▽
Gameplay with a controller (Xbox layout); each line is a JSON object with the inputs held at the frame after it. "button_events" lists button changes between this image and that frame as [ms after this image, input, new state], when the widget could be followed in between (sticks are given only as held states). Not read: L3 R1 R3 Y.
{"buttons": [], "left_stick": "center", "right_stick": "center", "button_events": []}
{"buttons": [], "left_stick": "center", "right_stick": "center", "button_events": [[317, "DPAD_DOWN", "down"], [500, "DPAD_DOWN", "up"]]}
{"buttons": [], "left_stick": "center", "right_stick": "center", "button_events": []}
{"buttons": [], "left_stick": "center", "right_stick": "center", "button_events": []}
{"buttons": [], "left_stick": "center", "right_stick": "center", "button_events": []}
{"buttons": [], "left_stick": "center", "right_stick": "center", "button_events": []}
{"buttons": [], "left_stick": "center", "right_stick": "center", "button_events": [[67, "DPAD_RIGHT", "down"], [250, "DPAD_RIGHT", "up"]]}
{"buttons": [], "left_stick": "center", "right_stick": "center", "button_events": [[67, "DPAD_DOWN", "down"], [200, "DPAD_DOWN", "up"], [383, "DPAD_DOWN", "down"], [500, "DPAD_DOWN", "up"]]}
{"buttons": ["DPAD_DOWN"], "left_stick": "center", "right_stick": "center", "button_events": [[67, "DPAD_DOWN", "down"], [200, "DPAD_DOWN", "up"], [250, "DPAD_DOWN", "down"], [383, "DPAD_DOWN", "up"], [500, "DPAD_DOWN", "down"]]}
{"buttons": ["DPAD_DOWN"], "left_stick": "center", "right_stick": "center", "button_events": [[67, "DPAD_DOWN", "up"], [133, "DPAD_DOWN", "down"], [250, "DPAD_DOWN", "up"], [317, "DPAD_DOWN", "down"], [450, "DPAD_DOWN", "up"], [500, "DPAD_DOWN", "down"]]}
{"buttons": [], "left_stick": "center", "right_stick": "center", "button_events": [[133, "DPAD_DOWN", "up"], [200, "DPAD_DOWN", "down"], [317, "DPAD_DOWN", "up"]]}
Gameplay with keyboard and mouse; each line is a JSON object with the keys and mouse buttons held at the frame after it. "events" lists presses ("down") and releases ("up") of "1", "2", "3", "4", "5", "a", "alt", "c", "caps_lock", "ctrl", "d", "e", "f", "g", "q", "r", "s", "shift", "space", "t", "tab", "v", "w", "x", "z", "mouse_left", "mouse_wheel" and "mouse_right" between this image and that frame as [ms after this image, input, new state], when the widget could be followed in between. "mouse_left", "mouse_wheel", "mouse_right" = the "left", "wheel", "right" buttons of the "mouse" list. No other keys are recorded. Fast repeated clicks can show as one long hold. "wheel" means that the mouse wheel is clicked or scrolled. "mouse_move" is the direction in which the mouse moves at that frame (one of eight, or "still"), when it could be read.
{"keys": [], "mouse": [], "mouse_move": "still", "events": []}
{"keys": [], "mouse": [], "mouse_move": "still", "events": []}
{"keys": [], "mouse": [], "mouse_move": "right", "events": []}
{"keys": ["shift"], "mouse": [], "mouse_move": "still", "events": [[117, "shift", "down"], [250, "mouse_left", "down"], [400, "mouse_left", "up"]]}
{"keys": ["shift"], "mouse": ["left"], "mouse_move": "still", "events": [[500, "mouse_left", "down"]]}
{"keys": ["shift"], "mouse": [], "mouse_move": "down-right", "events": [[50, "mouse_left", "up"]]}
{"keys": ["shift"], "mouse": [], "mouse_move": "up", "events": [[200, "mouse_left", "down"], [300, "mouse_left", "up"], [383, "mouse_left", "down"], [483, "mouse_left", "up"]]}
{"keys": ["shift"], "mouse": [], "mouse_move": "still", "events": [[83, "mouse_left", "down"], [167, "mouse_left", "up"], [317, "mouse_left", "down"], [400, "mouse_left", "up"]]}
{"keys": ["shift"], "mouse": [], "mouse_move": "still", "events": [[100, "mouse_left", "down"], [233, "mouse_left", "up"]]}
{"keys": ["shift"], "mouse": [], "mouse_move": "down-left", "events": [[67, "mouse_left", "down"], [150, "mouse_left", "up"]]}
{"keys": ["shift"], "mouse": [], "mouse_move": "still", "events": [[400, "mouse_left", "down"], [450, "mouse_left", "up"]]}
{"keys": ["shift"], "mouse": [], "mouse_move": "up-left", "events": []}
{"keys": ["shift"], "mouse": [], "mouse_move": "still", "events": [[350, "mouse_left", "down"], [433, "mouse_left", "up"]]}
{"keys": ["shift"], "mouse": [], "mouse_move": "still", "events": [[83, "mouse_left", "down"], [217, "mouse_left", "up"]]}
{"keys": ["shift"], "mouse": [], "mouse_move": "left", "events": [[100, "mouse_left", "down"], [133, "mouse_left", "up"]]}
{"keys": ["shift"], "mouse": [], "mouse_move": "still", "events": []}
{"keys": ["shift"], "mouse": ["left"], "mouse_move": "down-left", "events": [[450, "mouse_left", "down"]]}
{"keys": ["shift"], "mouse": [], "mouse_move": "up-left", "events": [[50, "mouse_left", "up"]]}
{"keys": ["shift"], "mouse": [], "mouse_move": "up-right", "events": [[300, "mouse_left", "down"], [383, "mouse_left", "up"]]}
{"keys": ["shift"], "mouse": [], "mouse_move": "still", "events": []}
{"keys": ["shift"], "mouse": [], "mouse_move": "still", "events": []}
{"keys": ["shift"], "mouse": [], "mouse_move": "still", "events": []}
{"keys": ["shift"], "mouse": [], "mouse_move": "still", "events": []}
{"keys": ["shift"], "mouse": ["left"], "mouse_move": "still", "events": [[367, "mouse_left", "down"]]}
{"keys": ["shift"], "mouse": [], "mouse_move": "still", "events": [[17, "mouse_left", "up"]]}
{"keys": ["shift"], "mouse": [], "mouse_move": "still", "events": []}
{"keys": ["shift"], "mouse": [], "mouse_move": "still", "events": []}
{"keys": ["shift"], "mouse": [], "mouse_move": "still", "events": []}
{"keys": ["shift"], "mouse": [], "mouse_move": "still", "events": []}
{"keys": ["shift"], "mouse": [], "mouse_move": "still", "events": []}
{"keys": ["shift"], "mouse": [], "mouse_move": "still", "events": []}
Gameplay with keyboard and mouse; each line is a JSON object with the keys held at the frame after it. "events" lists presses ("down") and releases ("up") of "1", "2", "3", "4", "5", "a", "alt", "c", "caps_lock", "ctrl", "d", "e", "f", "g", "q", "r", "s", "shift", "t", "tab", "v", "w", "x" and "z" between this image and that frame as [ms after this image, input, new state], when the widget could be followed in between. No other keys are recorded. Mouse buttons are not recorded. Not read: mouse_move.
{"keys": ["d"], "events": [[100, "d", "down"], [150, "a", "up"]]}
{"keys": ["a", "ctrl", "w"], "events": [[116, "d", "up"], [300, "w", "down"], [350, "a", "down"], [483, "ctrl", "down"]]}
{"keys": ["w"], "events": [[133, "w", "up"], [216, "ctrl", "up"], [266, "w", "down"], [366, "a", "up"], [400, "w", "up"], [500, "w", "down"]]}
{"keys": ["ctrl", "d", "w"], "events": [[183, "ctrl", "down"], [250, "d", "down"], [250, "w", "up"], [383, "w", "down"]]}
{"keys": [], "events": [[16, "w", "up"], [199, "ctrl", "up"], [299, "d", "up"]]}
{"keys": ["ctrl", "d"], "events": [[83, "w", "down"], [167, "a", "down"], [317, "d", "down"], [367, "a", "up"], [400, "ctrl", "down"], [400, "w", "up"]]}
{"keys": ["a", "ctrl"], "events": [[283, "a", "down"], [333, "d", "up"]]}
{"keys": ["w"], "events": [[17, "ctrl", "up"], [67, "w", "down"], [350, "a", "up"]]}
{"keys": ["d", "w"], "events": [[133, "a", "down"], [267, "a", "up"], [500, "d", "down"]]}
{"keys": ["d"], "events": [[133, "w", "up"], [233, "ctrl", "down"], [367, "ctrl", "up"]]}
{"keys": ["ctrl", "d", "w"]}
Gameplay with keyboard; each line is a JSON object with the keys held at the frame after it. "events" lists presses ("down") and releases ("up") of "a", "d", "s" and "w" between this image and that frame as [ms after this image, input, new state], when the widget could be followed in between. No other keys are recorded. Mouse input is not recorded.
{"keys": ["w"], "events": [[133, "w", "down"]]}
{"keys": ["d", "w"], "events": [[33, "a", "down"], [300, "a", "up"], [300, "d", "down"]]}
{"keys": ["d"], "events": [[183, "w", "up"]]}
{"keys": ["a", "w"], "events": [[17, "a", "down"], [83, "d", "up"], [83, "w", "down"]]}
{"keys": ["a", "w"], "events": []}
△
• _Problem_: Collect the complete line wherever the string "with" appears in the records.

• _Output for this task_:
Gameplay with a controller (Xbox layout); each line is a JSON object with the inputs held at the frame after it. "button_events" lists button changes between this image and that frame as [ms after this image, input, new state], when the widget could be followed in between (sticks are given only as held states). Not read: L3 R1 R3 Y.
Gameplay with keyboard and mouse; each line is a JSON object with the keys and mouse buttons held at the frame after it. "events" lists presses ("down") and releases ("up") of "1", "2", "3", "4", "5", "a", "alt", "c", "caps_lock", "ctrl", "d", "e", "f", "g", "q", "r", "s", "shift", "space", "t", "tab", "v", "w", "x", "z", "mouse_left", "mouse_wheel" and "mouse_right" between this image and that frame as [ms after this image, input, new state], when the widget could be followed in between. "mouse_left", "mouse_wheel", "mouse_right" = the "left", "wheel", "right" buttons of the "mouse" list. No other keys are recorded. Fast repeated clicks can show as one long hold. "wheel" means that the mouse wheel is clicked or scrolled. "mouse_move" is the direction in which the mouse moves at that frame (one of eight, or "still"), when it could be read.
Gameplay with keyboard and mouse; each line is a JSON object with the keys held at the frame after it. "events" lists presses ("down") and releases ("up") of "1", "2", "3", "4", "5", "a", "alt", "c", "caps_lock", "ctrl", "d", "e", "f", "g", "q", "r", "s", "shift", "t", "tab", "v", "w", "x" and "z" between this image and that frame as [ms after this image, input, new state], when the widget could be followed in between. No other keys are recorded. Mouse buttons are not recorded. Not read: mouse_move.
Gameplay with keyboard; each line is a JSON object with the keys held at the frame after it. "events" lists presses ("down") and releases ("up") of "a", "d", "s" and "w" between this image and that frame as [ms after this image, input, new state], when the widget could be followed in between. No other keys are recorded. Mouse input is not recorded.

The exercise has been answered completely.